E existem pessoas que conseguem suscitá-lo de um modo intensíssimo.”




“A verdadeira dor, o verdadeiro desespero do estado amoroso é perder irremediavelmente o próprio amor. É isso que sente o enamorado infeliz, o enamorado rejeitado. É lançado num lugar onde já não há nada que valha a pena desejar. Onde só existe dor e desespero, “lágrimas e ranger de dentes”, o inferno. E isto explica as suas reacções. A primeira coisa que quer é esquecer o que viveu, voltar a ser como antes de conhecer a pessoa de quem se enamorou, conseguir voltar a estar contente com o mundo em que vivia. Mas é impossível. Quem viu a divindade não consegue esquecê-la, não consegue deixar de desejá-la. Procura então parar tudo, dormir. Mas, quando desperta, encontra-se num lugar de desespero, […]. Quer então […]: a morte como não sentir, não pensar, a morte como anulação de si próprio.

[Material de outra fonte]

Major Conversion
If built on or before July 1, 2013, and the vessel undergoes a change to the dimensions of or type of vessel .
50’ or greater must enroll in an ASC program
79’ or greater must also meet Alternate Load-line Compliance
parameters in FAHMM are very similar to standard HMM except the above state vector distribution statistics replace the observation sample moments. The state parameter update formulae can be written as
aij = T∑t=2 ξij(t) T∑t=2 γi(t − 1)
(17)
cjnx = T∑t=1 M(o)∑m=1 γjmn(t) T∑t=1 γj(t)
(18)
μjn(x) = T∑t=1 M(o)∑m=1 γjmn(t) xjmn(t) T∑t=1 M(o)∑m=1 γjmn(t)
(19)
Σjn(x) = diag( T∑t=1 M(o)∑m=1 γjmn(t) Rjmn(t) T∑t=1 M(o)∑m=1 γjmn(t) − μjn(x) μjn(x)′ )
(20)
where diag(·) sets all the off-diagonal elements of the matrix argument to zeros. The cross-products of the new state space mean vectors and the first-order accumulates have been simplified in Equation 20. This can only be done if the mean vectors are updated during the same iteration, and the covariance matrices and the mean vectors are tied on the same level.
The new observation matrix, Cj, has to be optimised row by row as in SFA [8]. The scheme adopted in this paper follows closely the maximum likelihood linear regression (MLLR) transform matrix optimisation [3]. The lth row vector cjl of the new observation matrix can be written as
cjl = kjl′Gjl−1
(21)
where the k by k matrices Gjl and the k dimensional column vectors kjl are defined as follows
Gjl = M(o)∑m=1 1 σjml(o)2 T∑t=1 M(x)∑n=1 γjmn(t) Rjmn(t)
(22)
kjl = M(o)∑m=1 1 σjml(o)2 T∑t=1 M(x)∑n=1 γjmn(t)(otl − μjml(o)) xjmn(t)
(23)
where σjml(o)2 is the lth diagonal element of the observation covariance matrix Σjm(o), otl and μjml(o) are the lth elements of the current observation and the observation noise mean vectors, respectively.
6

“O enamoramento surge quando estamos transformados interiormente, imunes ao sofrimento do passado, obscuramente insatisfeitos com o presente e abertos a novas experiências. Mas nunca mudamos sozinhos. Mudamos apenas quando nos unimos aos outros, quando passamos a fazer parte de um grupo ou caminhamos na vida juntamente com uma pessoa que amamos. É isto que nos oferece o enamoramento.”


Excertos de:
“O Mistério do Enamoramento” de Alberoni, Francesco ; Edição: 2003 Editora: Bertrand Editora, Lda.

Comentários

Luz disse…
Recordo quando um professor nos tempos de colégio, estava no 10.º ano numa aula falou neste livro, adquiri-o e, já o li mais que uma vez, Alberoni tem razão na análise que faz. Devíamos reflectir mais sobre o assunto talvez se evitassem certas situações e se compreendesse melhor o "outro".
Mais uma boa escolha :)
ana disse…
também o acho:) Não há nada como saber quando, realmente, é enamoramento, afim de evitar, que muito é, o sofrimento. ..
dragoon fly disse…
A verdadeira dor, o verdadeiro desespero do estado amoroso é perder irremediavelmente o próprio amor...são estas as palavras que a minha alma me mostra no espelho, eu não as conseguia verbalizar.